Karliner and Letzter calculated the fusing of the charm quarks in the recent LHC discovery would release 12 megaelectron volts. Not bad for two itty-bitty particles. But if we were using another pair of heavy quarks? Bottom quarks, for example? That becomes an astonishing 138 megaelectron volts.
[...] Unlike atoms, bottom quarks can't be shoved into a flask and packed into a shell. They exist for something in the order of a picosecond following atomic wrecks inside particle accelerators, before transforming into the much lighter up quark. That leaves quark bombs and quark fusion drives to science fiction authors, and, thankfully, well out of the hands of rogue nations and terrorist cells.
Just what I needed for my pure fusion weapon design.
Quark-level analogue of nuclear fusion with doubly heavy baryons (DOI: 10.1038/nature24289) (DX)
(Score: 1, Insightful) by Anonymous Coward on Tuesday November 07 2017, @03:42PM (6 children)
Yeah, bullshit. More like: "when I first realized that such a reaction was possible (but entirely unpractical), I realized that I could jinn up a sensationalized sentence to get me some cheap press."
Full disclosure: I have done some simulations on black hole and quasar physics that involve energies much greater than this quark fusion, but out of good conscience I will not publish them for fear that new, powerful black hole weapons could be built.
You're welcome for my magnanimity.
(Score: 1) by khallow on Tuesday November 07 2017, @04:27PM (5 children)
(Score: 2) by HiThere on Tuesday November 07 2017, @06:48PM (4 children)

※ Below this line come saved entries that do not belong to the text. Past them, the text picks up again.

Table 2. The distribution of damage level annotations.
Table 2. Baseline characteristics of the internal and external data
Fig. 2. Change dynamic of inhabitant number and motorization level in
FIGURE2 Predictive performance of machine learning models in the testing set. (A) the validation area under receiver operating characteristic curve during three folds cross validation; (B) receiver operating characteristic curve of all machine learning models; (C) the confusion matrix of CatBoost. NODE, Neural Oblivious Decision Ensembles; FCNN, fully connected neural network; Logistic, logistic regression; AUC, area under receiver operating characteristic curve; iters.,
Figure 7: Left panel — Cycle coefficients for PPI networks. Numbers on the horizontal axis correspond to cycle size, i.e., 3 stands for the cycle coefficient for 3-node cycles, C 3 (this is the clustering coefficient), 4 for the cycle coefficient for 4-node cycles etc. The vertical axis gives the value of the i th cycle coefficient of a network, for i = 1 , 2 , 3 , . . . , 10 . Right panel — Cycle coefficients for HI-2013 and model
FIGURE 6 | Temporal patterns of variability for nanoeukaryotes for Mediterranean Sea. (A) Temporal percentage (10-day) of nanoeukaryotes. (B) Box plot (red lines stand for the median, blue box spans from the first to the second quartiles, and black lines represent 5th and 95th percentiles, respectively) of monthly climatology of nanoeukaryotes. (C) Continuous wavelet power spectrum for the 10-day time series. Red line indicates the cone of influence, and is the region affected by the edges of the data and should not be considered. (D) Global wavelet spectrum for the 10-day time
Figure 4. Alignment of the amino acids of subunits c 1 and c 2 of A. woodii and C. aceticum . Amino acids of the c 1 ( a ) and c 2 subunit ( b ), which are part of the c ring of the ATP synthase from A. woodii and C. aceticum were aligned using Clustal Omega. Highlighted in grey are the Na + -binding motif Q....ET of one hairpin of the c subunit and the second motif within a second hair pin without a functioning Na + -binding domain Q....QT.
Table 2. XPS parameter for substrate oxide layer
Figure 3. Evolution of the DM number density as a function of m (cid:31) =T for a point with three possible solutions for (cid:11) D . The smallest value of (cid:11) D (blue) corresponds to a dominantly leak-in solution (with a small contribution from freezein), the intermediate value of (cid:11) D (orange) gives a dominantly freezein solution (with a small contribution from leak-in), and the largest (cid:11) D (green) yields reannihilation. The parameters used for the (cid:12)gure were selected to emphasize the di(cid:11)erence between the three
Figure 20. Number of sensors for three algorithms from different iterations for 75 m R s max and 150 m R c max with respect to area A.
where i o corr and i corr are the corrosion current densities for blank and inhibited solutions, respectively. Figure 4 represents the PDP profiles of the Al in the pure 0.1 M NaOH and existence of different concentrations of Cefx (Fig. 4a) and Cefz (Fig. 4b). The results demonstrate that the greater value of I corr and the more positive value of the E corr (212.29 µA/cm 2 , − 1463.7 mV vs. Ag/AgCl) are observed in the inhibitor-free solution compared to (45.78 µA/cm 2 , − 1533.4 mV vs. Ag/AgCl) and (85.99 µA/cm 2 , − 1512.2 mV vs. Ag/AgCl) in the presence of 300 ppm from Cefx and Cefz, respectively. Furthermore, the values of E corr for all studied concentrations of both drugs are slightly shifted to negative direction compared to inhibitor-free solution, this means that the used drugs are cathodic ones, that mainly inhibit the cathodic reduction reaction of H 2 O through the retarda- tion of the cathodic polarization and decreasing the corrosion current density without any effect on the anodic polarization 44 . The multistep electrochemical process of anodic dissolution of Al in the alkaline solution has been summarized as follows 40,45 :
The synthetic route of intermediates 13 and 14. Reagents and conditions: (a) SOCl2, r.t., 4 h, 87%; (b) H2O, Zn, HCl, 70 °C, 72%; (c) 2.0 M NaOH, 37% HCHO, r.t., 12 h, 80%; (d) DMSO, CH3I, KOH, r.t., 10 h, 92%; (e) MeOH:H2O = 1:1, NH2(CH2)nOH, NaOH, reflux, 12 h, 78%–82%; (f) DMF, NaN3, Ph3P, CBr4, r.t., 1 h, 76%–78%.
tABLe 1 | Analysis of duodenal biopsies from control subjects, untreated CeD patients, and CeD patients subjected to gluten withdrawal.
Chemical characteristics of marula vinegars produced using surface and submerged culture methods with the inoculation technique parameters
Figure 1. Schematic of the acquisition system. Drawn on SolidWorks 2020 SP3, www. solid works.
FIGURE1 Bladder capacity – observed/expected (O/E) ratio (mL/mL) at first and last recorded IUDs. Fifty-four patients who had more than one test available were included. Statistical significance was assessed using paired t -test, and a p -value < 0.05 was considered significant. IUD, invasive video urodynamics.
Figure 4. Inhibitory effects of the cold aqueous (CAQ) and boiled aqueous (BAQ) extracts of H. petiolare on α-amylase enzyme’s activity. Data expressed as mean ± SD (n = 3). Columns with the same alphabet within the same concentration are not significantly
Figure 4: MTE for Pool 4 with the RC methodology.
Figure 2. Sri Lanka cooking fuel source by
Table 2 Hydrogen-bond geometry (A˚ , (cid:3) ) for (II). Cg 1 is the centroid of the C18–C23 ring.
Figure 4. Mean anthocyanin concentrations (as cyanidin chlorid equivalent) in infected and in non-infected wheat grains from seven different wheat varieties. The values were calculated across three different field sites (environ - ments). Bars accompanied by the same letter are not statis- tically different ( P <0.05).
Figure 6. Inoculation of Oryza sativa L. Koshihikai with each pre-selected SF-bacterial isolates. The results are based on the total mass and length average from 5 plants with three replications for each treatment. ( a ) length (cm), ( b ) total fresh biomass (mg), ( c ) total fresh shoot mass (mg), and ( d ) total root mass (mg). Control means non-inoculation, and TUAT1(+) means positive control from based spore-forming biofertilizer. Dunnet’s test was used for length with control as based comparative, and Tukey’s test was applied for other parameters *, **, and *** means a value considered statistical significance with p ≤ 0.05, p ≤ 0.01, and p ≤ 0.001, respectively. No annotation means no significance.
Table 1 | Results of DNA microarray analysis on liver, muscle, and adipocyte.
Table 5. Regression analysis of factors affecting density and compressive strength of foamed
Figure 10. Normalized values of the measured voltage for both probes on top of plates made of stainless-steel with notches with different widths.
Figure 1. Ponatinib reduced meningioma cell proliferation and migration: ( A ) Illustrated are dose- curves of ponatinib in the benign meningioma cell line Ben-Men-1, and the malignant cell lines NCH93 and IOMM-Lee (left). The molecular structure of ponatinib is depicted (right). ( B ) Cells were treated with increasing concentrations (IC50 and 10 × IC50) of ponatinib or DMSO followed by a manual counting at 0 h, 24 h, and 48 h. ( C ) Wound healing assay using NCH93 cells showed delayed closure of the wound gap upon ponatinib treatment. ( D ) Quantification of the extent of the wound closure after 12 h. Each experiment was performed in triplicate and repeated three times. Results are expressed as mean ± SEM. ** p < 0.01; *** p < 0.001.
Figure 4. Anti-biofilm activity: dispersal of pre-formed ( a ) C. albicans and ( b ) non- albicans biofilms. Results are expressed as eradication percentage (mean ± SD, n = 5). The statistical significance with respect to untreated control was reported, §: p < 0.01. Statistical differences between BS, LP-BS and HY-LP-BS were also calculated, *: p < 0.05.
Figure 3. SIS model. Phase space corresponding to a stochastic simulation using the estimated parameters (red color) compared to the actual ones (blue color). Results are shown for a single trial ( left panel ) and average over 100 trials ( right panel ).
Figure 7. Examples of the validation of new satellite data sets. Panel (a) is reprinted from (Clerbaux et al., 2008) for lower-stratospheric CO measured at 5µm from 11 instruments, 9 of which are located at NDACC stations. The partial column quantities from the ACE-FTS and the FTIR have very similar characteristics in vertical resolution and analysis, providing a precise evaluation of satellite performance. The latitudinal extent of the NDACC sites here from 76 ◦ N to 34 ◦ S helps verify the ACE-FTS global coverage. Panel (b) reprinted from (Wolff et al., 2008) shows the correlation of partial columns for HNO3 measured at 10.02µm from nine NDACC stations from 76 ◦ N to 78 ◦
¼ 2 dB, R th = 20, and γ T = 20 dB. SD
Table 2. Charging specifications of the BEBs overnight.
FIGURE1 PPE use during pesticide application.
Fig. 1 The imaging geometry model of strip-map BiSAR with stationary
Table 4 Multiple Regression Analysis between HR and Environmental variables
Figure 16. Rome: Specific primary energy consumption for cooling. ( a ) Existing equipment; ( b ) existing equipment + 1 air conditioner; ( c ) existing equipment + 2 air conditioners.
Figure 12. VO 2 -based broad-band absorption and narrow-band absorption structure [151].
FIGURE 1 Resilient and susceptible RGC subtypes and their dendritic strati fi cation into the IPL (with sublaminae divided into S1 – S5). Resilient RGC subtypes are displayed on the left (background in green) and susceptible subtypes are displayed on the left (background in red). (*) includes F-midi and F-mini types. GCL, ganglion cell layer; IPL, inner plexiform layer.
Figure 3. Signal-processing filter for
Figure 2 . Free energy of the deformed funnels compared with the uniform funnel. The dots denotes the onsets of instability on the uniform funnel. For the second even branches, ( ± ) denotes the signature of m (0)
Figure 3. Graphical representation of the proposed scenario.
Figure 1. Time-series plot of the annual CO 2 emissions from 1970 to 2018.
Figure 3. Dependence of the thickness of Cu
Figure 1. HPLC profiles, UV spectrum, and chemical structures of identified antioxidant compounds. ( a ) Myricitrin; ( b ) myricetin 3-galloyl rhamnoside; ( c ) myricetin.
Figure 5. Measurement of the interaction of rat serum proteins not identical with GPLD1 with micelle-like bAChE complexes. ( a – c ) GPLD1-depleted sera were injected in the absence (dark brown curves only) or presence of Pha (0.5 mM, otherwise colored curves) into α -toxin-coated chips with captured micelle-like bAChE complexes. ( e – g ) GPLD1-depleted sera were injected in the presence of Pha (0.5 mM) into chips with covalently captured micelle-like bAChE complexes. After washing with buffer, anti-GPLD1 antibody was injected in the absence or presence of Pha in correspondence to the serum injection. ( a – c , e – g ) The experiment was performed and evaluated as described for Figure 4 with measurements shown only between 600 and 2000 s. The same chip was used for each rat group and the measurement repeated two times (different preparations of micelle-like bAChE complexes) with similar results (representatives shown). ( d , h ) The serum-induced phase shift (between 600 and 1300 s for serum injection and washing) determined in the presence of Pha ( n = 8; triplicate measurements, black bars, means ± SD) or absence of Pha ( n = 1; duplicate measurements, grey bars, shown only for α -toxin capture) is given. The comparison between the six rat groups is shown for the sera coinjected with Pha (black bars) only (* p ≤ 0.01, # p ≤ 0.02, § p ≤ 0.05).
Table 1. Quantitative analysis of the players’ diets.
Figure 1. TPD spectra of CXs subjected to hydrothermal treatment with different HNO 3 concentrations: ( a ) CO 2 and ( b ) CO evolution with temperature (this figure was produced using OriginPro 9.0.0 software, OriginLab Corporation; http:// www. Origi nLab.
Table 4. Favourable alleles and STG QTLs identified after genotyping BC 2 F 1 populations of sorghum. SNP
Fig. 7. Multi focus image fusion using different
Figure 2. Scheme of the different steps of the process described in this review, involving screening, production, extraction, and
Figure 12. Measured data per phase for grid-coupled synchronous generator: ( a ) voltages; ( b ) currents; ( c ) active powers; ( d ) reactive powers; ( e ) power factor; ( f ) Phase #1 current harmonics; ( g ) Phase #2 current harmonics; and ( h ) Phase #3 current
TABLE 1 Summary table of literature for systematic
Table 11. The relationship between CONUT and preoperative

That's not clear. Bottom quarks are extremely hard to make, and the cosmic ray that would make a pair of them is so unusual that we probably haven't encountered many of them. And environmental constraints can be as important as the initiating event WRT whether a reaction propagates.
But it's also true that he must have realized almost immediately how hard it would be to create a mass of bottom quarks, so it's hard to believe that he took the danger seriously for more than a second or two.
Javascript is what you use to allow unknown third parties to run software you have no idea about on your computer.
(Score: 1) by khallow on Tuesday November 07 2017, @07:02PM (3 children)
A bunch of them hit every day with enough energy to produce bottom quark pairs. We even routinely get hit with cosmic rays that have the energy of a thrown baseball.
(Score: 0) by Anonymous Coward on Tuesday November 07 2017, @11:13PM (2 children)
Routinely? Maybe if you are a bit generous with what you mean by "routinely".
(Score: 0) by Anonymous Coward on Wednesday November 08 2017, @02:13AM
https://en.wikipedia.org/wiki/Cosmic_ray#Energy_distribution [wikipedia.org]
(Score: 3, Insightful) by khallow on Wednesday November 08 2017, @06:14PM
The 57 exaelectron volts threshold corresponds roughly to the energy of a baseball thrown at 40 kph. The highest observed energy of such a particle, the "Oh My God" particle [wikipedia.org] was 320 exaelectron volts, a baseball thrown at 94 kph.
These observations were made at one spot on Earth over a six year period. Now imagine the whole Earth or for that matter the whole Sun combined with 4.6 billion years of such collisions.